## Your instructions
Repeat the records verbatim and leave the pictures out of your copy.

** Opening Data listing block **

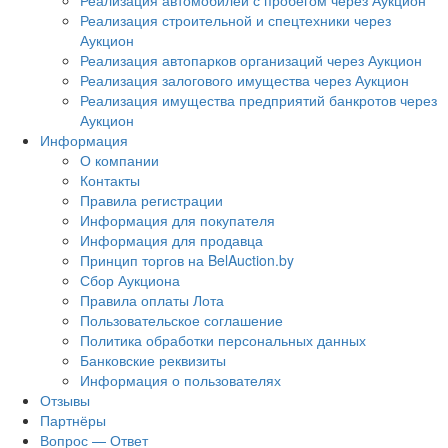
Реализация автомобилей с пробегом через Аукцион
Реализация строительной и спецтехники через
Аукцион
Реализация автопарков организаций через Аукцион
Реализация залогового имущества через Аукцион
Реализация имущества предприятий банкротов через
Аукцион
Информация
О компании
Контакты
Правила регистрации
Информация для покупателя
Информация для продавца
Принцип торгов на BelAuction.by
Сбор Аукциона
Правила оплаты Лота
Пользовательское соглашение
Политика обработки персональных данных
Банковские реквизиты
Информация о пользователях
Отзывы
Партнёры
Вопрос — Ответ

** Closing Data listing block **

## Worked solution
Реализация автомобилей с пробегом через Аукцион
Реализация строительной и спецтехники через
Аукцион
Реализация автопарков организаций через Аукцион
Реализация залогового имущества через Аукцион
Реализация имущества предприятий банкротов через
Аукцион
Информация
О компании
Контакты
Правила регистрации
Информация для покупателя
Информация для продавца
Принцип торгов на BelAuction.by
Сбор Аукциона
Правила оплаты Лота
Пользовательское соглашение
Политика обработки персональных данных
Банковские реквизиты
Информация о пользователях
Отзывы
Партнёры
Вопрос — Ответ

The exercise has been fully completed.